The figure above indicates the forecasted high in orange (with error bar denoting the range of ensemble forecast members), average high for this time of year in orange (dashed line), forecasted low in blue (with error bar), average low this time of year in blue (dashed line), and forecasted wind speed in purple. Note that the wind speed forecast is sustained wind (not gusts), and it is based on only one model (not an ensemble).

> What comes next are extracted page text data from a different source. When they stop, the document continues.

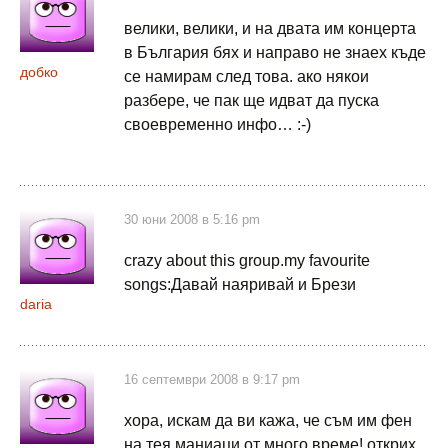
велики, велики, и на двата им концерта
в България бях и направо не знаех къде
добко
се намирам след това. ако някои
разбере, че пак ще идват да пуска
своевременно инфо… :-)
30 юни 2008 в 5:16 pm
crazy about this group.my favourite
songs:Давай наяривай и Брези
daria
16 септември 2008 в 9:17 pm
хора, искам да ви кажа, че съм им фен
на тея маниаци от много време! открих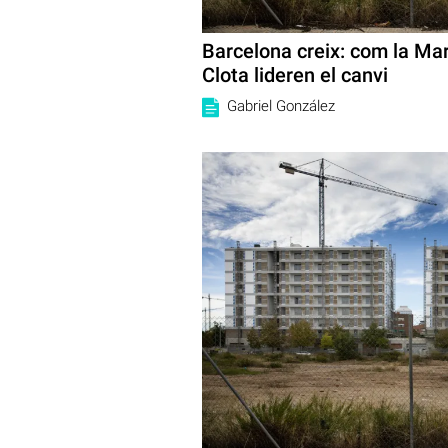
Barcelona creix: com la Mari
Clota lideren el canvi
Gabriel González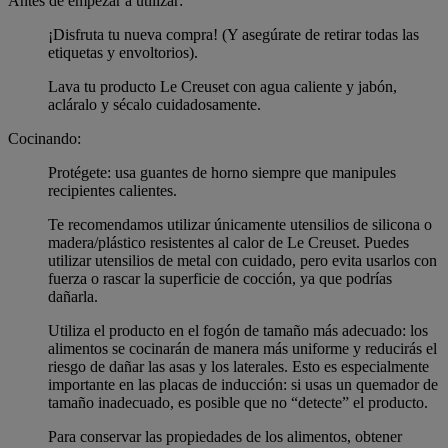
Antes de empezar a utilizar:
¡Disfruta tu nueva compra! (Y asegúrate de retirar todas las
etiquetas y envoltorios).
Lava tu producto Le Creuset con agua caliente y jabón,
acláralo y sécalo cuidadosamente.
Cocinando:
Protégete: usa guantes de horno siempre que manipules
recipientes calientes.
Te recomendamos utilizar únicamente utensilios de silicona o
madera/plástico resistentes al calor de Le Creuset. Puedes
utilizar utensilios de metal con cuidado, pero evita usarlos con
fuerza o rascar la superficie de cocción, ya que podrías
dañarla.
Utiliza el producto en el fogón de tamaño más adecuado: los
alimentos se cocinarán de manera más uniforme y reducirás el
riesgo de dañar las asas y los laterales. Esto es especialmente
importante en las placas de inducción: si usas un quemador de
tamaño inadecuado, es posible que no “detecte” el producto.
Para conservar las propiedades de los alimentos, obtener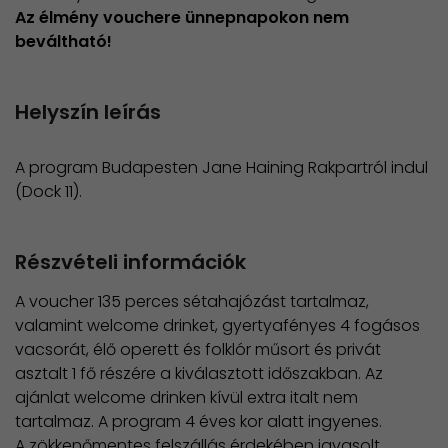
Az élmény vouchere ünnepnapokon nem
beváltható!
Helyszín leírás
A program Budapesten Jane Haining Rakpartról indul
(Dock 11).
Részvételi információk
A voucher 135 perces sétahajózást tartalmaz,
valamint welcome drinket, gyertyafényes 4 fogásos
vacsorát, élő operett és folklór műsort és privát
asztalt 1 fő részére a kiválasztott időszakban. ​Az
ajánlat welcome drinken kívül extra italt nem
tartalmaz. A program 4 éves kor alatt ingyenes.
​A zökkenőmentes felszállás érdekében javasolt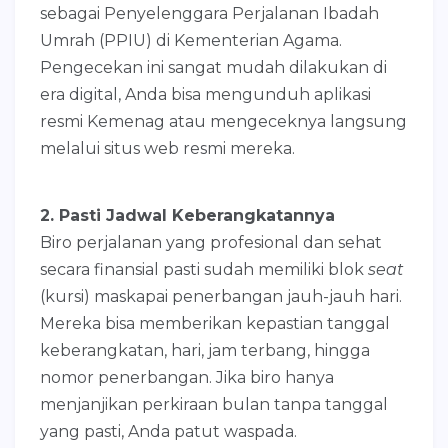
sebagai Penyelenggara Perjalanan Ibadah
Umrah (PPIU) di Kementerian Agama.
Pengecekan ini sangat mudah dilakukan di
era digital, Anda bisa mengunduh aplikasi
resmi Kemenag atau mengeceknya langsung
melalui situs web resmi mereka.
2. Pasti Jadwal Keberangkatannya
Biro perjalanan yang profesional dan sehat
secara finansial pasti sudah memiliki blok
seat
(kursi) maskapai penerbangan jauh-jauh hari.
Mereka bisa memberikan kepastian tanggal
keberangkatan, hari, jam terbang, hingga
nomor penerbangan. Jika biro hanya
menjanjikan perkiraan bulan tanpa tanggal
yang pasti, Anda patut waspada.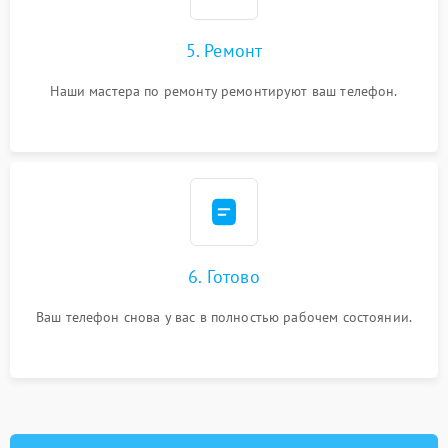
5. Ремонт
Наши мастера по ремонту ремонтируют ваш телефон.
6. Готово
Ваш телефон снова у вас в полностью рабочем состоянии.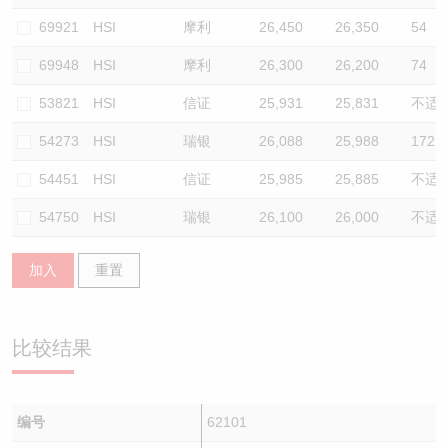
69921
HSI
摩利
26,450
26,350
54
69948
HSI
摩利
26,300
26,200
74
53821
HSI
信证
25,931
25,831
不适
54273
HSI
瑞银
26,088
25,988
172.8
54451
HSI
信证
25,985
25,885
不适
54750
HSI
瑞银
26,100
26,000
不适
加入
重置
比较结果
编号
62101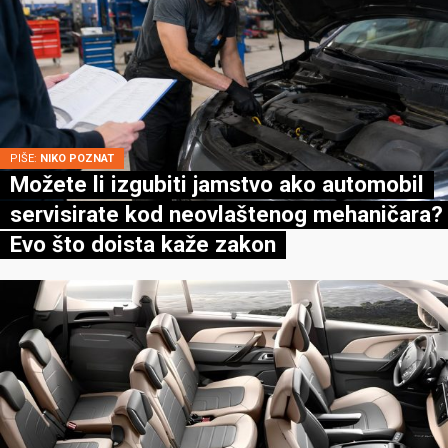
PIŠE:
NIKO POZNAT
Možete li izgubiti jamstvo ako automobil
servisirate kod neovlaštenog mehaničara?
Evo što doista kaže zakon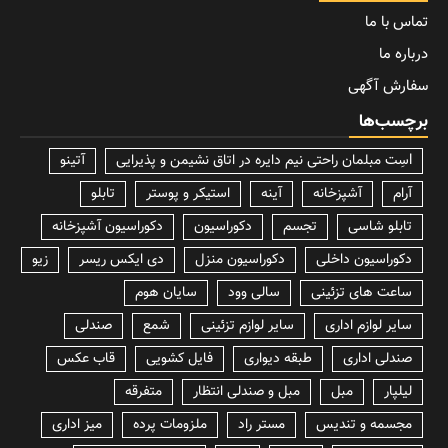
تماس با ما
درباره ما
سفارش آگهی
برچسب‌ها
lسِت مبلمان راحتی نیم دایره در اتاق نشیمن و پذیرایی
آتینو
آرام
آشپزخانه
آینه
استیکر و پوستر
تابلو
تابلو شاسی
تجسم
دکوراسیون
دکوراسیون آشپزخانه
دکوراسیون داخلی
دکوراسیون منزل
دی ایکس ریسر
زیو
ساعت های تزئینی
سالی وود
سایان هوم
سایر لوازم اداری
سایر لوازم تزئینی
شمع
صندلی
صندلی اداری
طبقه دیواری
فایل کشویی
قاب عکس
لیلپار
مبل
مبل و صندلی انتظار
متفرقه
مجسمه و تندیس
مستر راد
ملزومات پرده
میز اداری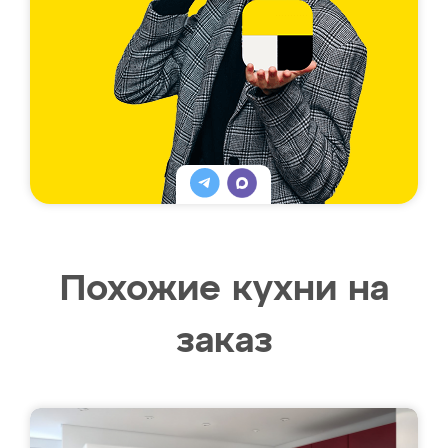
Похожие кухни на
заказ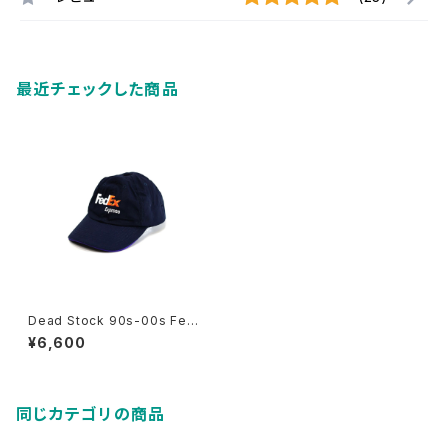
最近チェックした商品
Dead Stock 90s-00s FedE
x Dark Navy Embroidery 6
¥6,600
Panel Cap Size M 古着
同じカテゴリの商品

An interesting weather situation is setting up this week, which could potentially lead to flash flooding in portions of northern Arizona. Last week, Hurricane Earl hit Belize and Guatemala and weakened as it moved westward across southern Mexico. This week, Tropical Storm Javier has formed along Mexico’s west coast, developing from the remnants of Earl. Javier is now moving up the Baja of California and dissipating. Along the east side of Javier, a surge of moist and unstable air is forecast to flow up into Arizona. Beginning Tuesday afternoon, dew point temperatures will rise dramatically (into the 60s Fahrenheit). The low-level winds across the mountains of Northern Arizona will be from the south or southwest at speeds between 10 and 20 mph, which could help produce lifting to trigger thunderstorms.
Meanwhile, an upper-air trough will approach from the west and direct a southwesterly upper-level subtropical jet stream in the upper atmosphere over Arizona. The trough will also provide lifting in the upper atmosphere, cooler air aloft, and shearing. The result will be widespread showers and thunderstorms developing Tuesday afternoon - Thursday, which storms will tend to move toward the northeast at speeds of 20-30 mph. The greatest potential impact of this event could be flash flooding, where multiple thunderstorms develop in succession and move across the same areas. This phenomenon is what is termed “echo training” and is often the result of flash flooding, especially in mountainous areas. It will be interesting to see how this pattern develops.
Friday – Sunday, expect thunderstorm probabilities to diminish once again after the passage of the upper trough from the west, bringing drier air back across the state.